Salah satu peristiwa Intoleransi yang pernah terjadi di Indonesia adalah seorang Biksu dilarang beribadah. Peristiwa ini terjadi di Desa Babat, Kecamatan Legok, Tangerang. Peristiwa ini terjadi pada hari Rabu 07 Februari 2018. Awal mula peristiwa ini terjadi adalah penolakan warga sekitar terhadap kegiatan kebaktian umat Budha dengan melakukan tebar ikan di danau bekas galian di pasir di Kampung Kebon baru, Desa Babat. Masyarakat menolak kehadiran umat Budha itu dikarenakan masyarakat mengira Biksu itu mengajak orang lain untuk memeluk agama Budha.

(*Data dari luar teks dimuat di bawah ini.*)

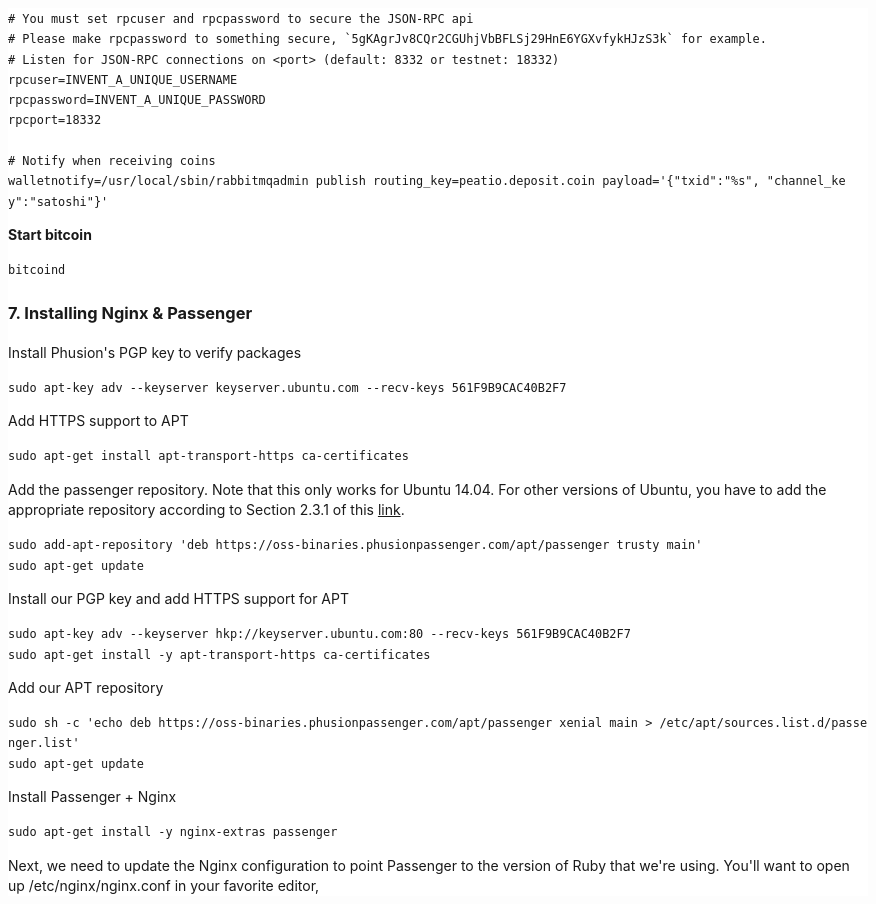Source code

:     # You must set rpcuser and rpcpassword to secure the JSON-RPC api
    # Please make rpcpassword to something secure, `5gKAgrJv8CQr2CGUhjVbBFLSj29HnE6YGXvfykHJzS3k` for example.
    # Listen for JSON-RPC connections on <port> (default: 8332 or testnet: 18332)
    rpcuser=INVENT_A_UNIQUE_USERNAME
    rpcpassword=INVENT_A_UNIQUE_PASSWORD
    rpcport=18332

    # Notify when receiving coins
    walletnotify=/usr/local/sbin/rabbitmqadmin publish routing_key=peatio.deposit.coin payload='{"txid":"%s", "channel_key":"satoshi"}'

**Start bitcoin**

    bitcoind

### 7. Installing Nginx & Passenger

Install Phusion's PGP key to verify packages

    sudo apt-key adv --keyserver keyserver.ubuntu.com --recv-keys 561F9B9CAC40B2F7

Add HTTPS support to APT

    sudo apt-get install apt-transport-https ca-certificates

Add the passenger repository. Note that this only works for Ubuntu 14.04. For other versions of Ubuntu, you have to add the appropriate repository according to Section 2.3.1 of this [link](https://www.phusionpassenger.com/documentation/Users%20guide%20Nginx.html).

    sudo add-apt-repository 'deb https://oss-binaries.phusionpassenger.com/apt/passenger trusty main'
    sudo apt-get update

Install our PGP key and add HTTPS support for APT
    
    sudo apt-key adv --keyserver hkp://keyserver.ubuntu.com:80 --recv-keys 561F9B9CAC40B2F7
    sudo apt-get install -y apt-transport-https ca-certificates

Add our APT repository

    sudo sh -c 'echo deb https://oss-binaries.phusionpassenger.com/apt/passenger xenial main > /etc/apt/sources.list.d/passenger.list'
    sudo apt-get update

Install Passenger + Nginx

    sudo apt-get install -y nginx-extras passenger    

Next, we need to update the Nginx configuration to point Passenger to the version of Ruby that we're using. You'll want to open up /etc/nginx/nginx.conf in your favorite editor,
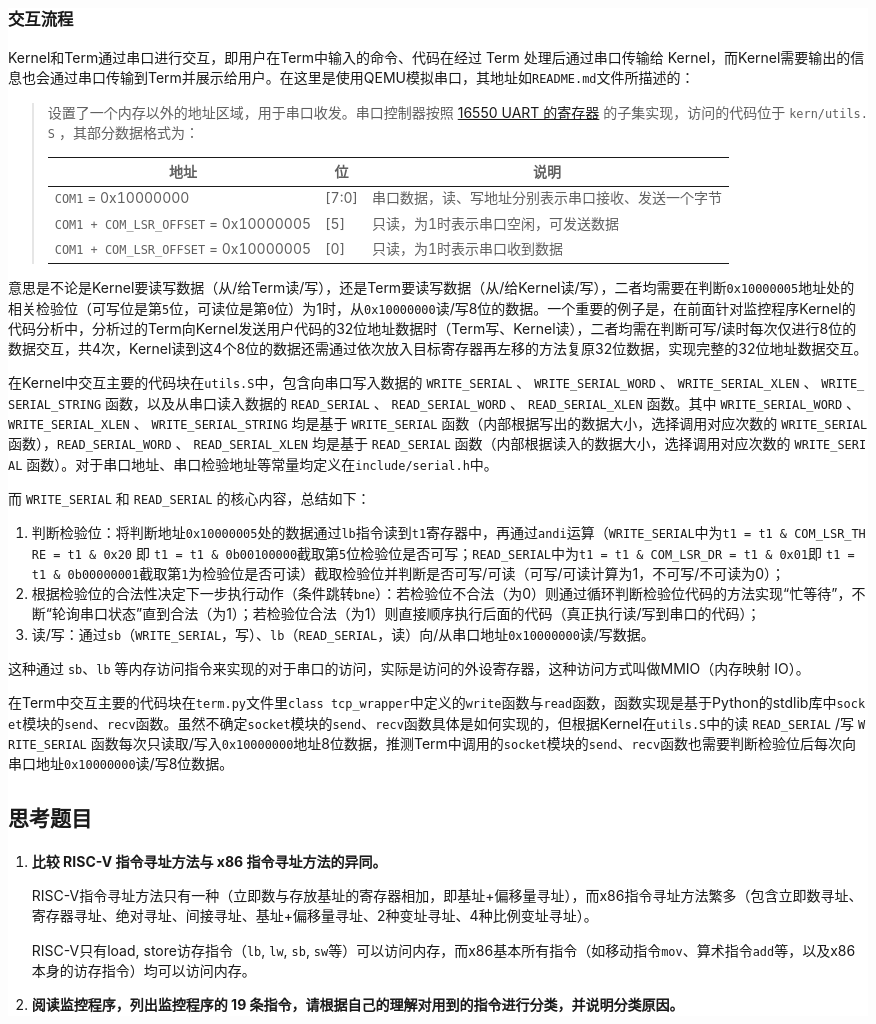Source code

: 

### 交互流程<a id="1"></a>

Kernel和Term通过串口进行交互，即用户在Term中输入的命令、代码在经过 Term 处理后通过串口传输给 Kernel，而Kernel需要输出的信息也会通过串口传输到Term并展示给用户。在这里是使用QEMU模拟串口，其地址如`README.md`文件所描述的：

>
> 设置了一个内存以外的地址区域，用于串口收发。串口控制器按照 [16550 UART 的寄存器](https://www.lammertbies.nl/comm/info/serial-uart) 的子集实现，访问的代码位于 `kern/utils.S` ，其部分数据格式为：
>
> | 地址 | 位 | 说明 |
> | --- | --- | --- |
> | `COM1` = 0x10000000 | [7:0] | 串口数据，读、写地址分别表示串口接收、发送一个字节 |
> | `COM1 + COM_LSR_OFFSET` = 0x10000005 | [5] | 只读，为1时表示串口空闲，可发送数据 |
> | `COM1 + COM_LSR_OFFSET` = 0x10000005 | [0] | 只读，为1时表示串口收到数据 |
>

意思是不论是Kernel要读写数据（从/给Term读/写），还是Term要读写数据（从/给Kernel读/写），二者均需要在判断`0x10000005`地址处的相关检验位（可写位是第`5`位，可读位是第`0`位）为1时，从`0x10000000`读/写8位的数据。一个重要的例子是，在前面针对监控程序Kernel的代码分析中，分析过的Term向Kernel发送用户代码的32位地址数据时（Term写、Kernel读），二者均需在判断可写/读时每次仅进行8位的数据交互，共4次，Kernel读到这4个8位的数据还需通过依次放入目标寄存器再左移的方法复原32位数据，实现完整的32位地址数据交互。

在Kernel中交互主要的代码块在`utils.S`中，包含向串口写入数据的 `WRITE_SERIAL` 、 `WRITE_SERIAL_WORD` 、 `WRITE_SERIAL_XLEN` 、 `WRITE_SERIAL_STRING` 函数，以及从串口读入数据的 `READ_SERIAL` 、 `READ_SERIAL_WORD` 、 `READ_SERIAL_XLEN` 函数。其中 `WRITE_SERIAL_WORD` 、 `WRITE_SERIAL_XLEN` 、 `WRITE_SERIAL_STRING` 均是基于 `WRITE_SERIAL` 函数（内部根据写出的数据大小，选择调用对应次数的 `WRITE_SERIAL` 函数），`READ_SERIAL_WORD` 、 `READ_SERIAL_XLEN` 均是基于 `READ_SERIAL` 函数（内部根据读入的数据大小，选择调用对应次数的 `WRITE_SERIAL` 函数）。对于串口地址、串口检验地址等常量均定义在`include/serial.h`中。

而 `WRITE_SERIAL` 和  `READ_SERIAL` 的核心内容，总结如下：

1. 判断检验位：将判断地址`0x10000005`处的数据通过`lb`指令读到`t1`寄存器中，再通过`andi`运算（`WRITE_SERIAL`中为`t1 = t1 & COM_LSR_THRE = t1 & 0x20` 即 `t1 = t1 & 0b00100000`截取第`5`位检验位是否可写；`READ_SERIAL`中为`t1 = t1 & COM_LSR_DR = t1 & 0x01`即 `t1 = t1 & 0b00000001`截取第`1`为检验位是否可读）截取检验位并判断是否可写/可读（可写/可读计算为1，不可写/不可读为0）；
2. 根据检验位的合法性决定下一步执行动作（条件跳转`bne`）：若检验位不合法（为0）则通过循环判断检验位代码的方法实现“忙等待”，不断“轮询串口状态”直到合法（为1）；若检验位合法（为1）则直接顺序执行后面的代码（真正执行读/写到串口的代码）；
3. 读/写：通过`sb`（`WRITE_SERIAL`，写）、`lb`（`READ_SERIAL`，读）向/从串口地址`0x10000000`读/写数据。

这种通过 `sb`、`lb` 等内存访问指令来实现的对于串口的访问，实际是访问的外设寄存器，这种访问方式叫做MMIO（内存映射 IO）。

在Term中交互主要的代码块在`term.py`文件里`class tcp_wrapper`中定义的`write`函数与`read`函数，函数实现是基于Python的stdlib库中`socket`模块的`send`、`recv`函数。虽然不确定`socket`模块的`send`、`recv`函数具体是如何实现的，但根据Kernel在`utils.S`中的读 `READ_SERIAL` /写 `WRITE_SERIAL` 函数每次只读取/写入`0x10000000`地址8位数据，推测Term中调用的`socket`模块的`send`、`recv`函数也需要判断检验位后每次向串口地址`0x10000000`读/写8位数据。

## 思考题目

1. **比较 RISC-V 指令寻址方法与 x86 指令寻址方法的异同。**

   RISC-V指令寻址方法只有一种（立即数与存放基址的寄存器相加，即基址+偏移量寻址），而x86指令寻址方法繁多（包含立即数寻址、寄存器寻址、绝对寻址、间接寻址、基址+偏移量寻址、2种变址寻址、4种比例变址寻址）。

   RISC-V只有load, store访存指令（`lb`, `lw`, `sb`, `sw`等）可以访问内存，而x86基本所有指令（如移动指令`mov`、算术指令`add`等，以及x86本身的访存指令）均可以访问内存。

2. **阅读监控程序，列出监控程序的 19 条指令，请根据自己的理解对用到的指令进行分类，并说明分类原因。**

Terkait hal tersebut, pihak Kepolisian setempat mengumpulkan masyarakat setempat dan para tokoh agama setempat untuk melakukan musyawarah agar tidak menjadi isu yang berkepanjangan dan meluas.
Setelah musyawarah, para warga akhirnya meminta maaf kepada Biksu mulyanto atas kesalah pahaman tersebut.
Pendapat saya tentang kejadian ini adalah sudah seharusnya kita menyadari bahwa kita hidup di dalam keberagaman dan sudah seharusnya kita menanamkan toleransi sejak dini, kita harus menghormati segala cara umat beragama beribadah karena sudah pasti setiap agama memiliki caranya sendiri untuk beribadah, jangan menilai atau mengecap sesuatu hal dengan cepat tanpa kita cari tahu terlebih dahulu apakah itu benar atau tidak. Dan harapan saya semoga tidak terjadi hal hal intoleransi lagi kedepannya.